Cat’s gave him a triumphant look. “Dylan, huh?”
She knew his name. Dylan’s fingers clenched into fists at his sides as he waited, watching for a spark of recognition, a hint of curiosity, or understanding. Instead, she pursed her lip and asked, “First or last?”
“Huh?”
“Which is your first name and which is your last?”
“Dylan’s my first name,” he said through a tight jaw and an unexpected thickness in his throat.
Still nothing. No widening of the eyes, no puzzlement on her brow. Certainly no Aha! His name meant absolutely nothing to her. Which shouldn’t have ticked him off. But it did.
“Seriously,” Banks said, still playing some kind of weird matchmaking game, “it wasn’t his fault. It was mine.”
Cat’s shrug was a bit too casual. “Not a problem. I just didn’t want it to go any further. I plan for Temptation to finish out her run in style. Not with a raid.”
“So you’re really closing?” Banks asked.
Cat nodded, her jaw tightening. “We have two more weeks. Then it’s sayonara.”
Dylan watched for the pain and sure enough, it flashed in her eyes. Cat was no closer to accepting the reality of this loss now than she had been Friday night. In fact, she looked even more bereft. More tired, world-weary. His flash of anger that he’d been so utterly forgettable dissipated, replaced by a strange ache he couldn’t contain.
He didn’t like to see her hurting. Didn’t like to think of her alone in this place, watching it being torn apart piece by piece as she wondered where she’d go and what she’d do. He’d really like to know where the hell her family was, because he had some things he’d like to say to them about dumping the responsibility for this mess right onto her slim shoulders.
“Speaking of sayonara, I’m outta here,” Vicki said, grabbing her purse and shoving a handful of cash from her apron pocket into it. “Thanks for the work—great tips tonight!”
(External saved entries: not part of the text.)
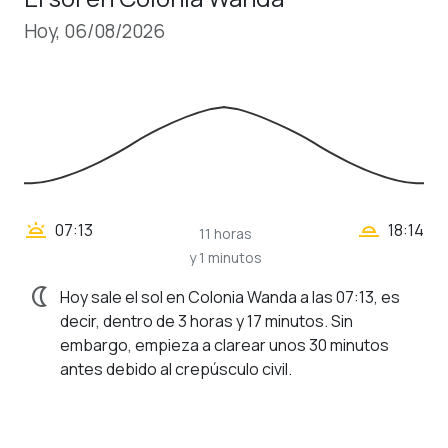
Hoy, 06/08/2026
wb_twilight_2
wb_twilight
07:13
18:14
11 horas
y 1 minutos
nightlight
Hoy sale el sol en Colonia Wanda a las 07:13, es
decir, dentro de 3 horas y 17 minutos. Sin
embargo, empieza a clarear unos 30 minutos
antes debido al crepúsculo civil.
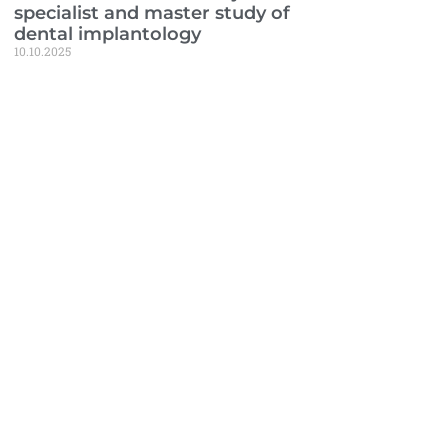
specialist and master study of
dental implantology
10.10.2025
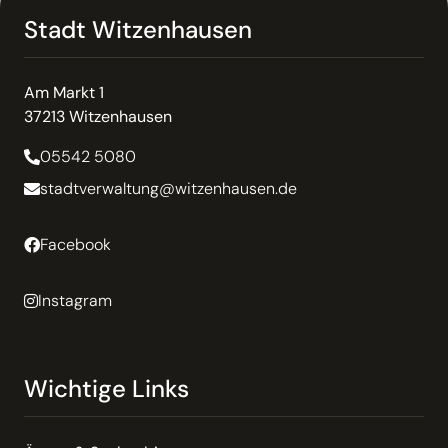
Stadt Witzenhausen
Am Markt 1
37213 Witzenhausen
05542 5080
stadtverwaltung@witzenhausen.de
Facebook
Instagram
Wichtige Links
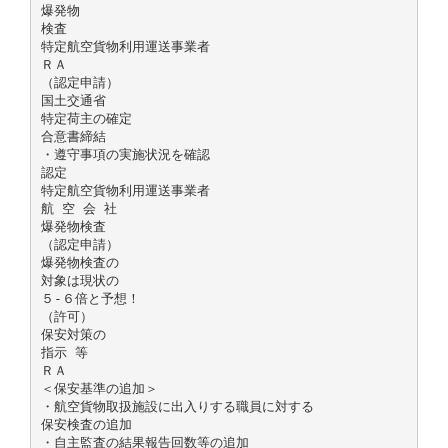
爆発物
検査
特定航空貨物利用運送事業者
ＲＡ
（認定申請）
国土交通省
特定荷主の確定
合意書締結
・遵守事項の実施状況を確認
認定
特定航空貨物利用運送事業者
航 空 会 社
爆発物検査
（認定申請）
爆発物検査の
対象は現状の
５‐６倍と予想！
（許可）
保安対策の
指示 等
ＲＡ
＜保安基準の追加＞
・航空貨物取扱施設に出入りする職員に対する
保安検査の追加
・自主監査の結果報告回数等の追加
“Thank you,” Cat replied. “We couldn’t have managed without you and I really do appreciate it.”
Dinah echoed her. “You’re a lifesaver, hon. Come on, me ’n’ Zeke’ll walk you to your car.”
The women disappeared into the kitchen to leave through the rear exit. Once they were gone, Banks sat at one of the stools at the bar and stared at Cat. “Well,” he said, “I hope you continue to have a lot of help. Looks like there’s stuff to be done around here. You could get some real money for some of those antique signs, the mugs, the posters and the old-fashioned jukebox. Not to mention the light fixtures—is that handblown glass?”
Cat glanced around in disinterest. “Yeah.” Then she ran a weary hand through her long hair, her fingertips rubbing lightly on her temple, as if easing away an ache. “It’s going to be a long couple of weeks with tons to do.” Shaking her head, she muttered something under her breath. Something that sounded like “Thanks again, Laine.”
“Well, if you need any help, Spence is very handy to have around. And he could use the work. Playing in a bar band doesn’t exactly bring home the bacon.” Banks managed to keep a straight face as he held a palm up to keep Dylan from interrupting. “Hey, bud, I know you’re embarrassed, but everybody’s been down on their luck. It’s just too bad you can’t live in your car this time since you unloaded it for that crotch rocket.”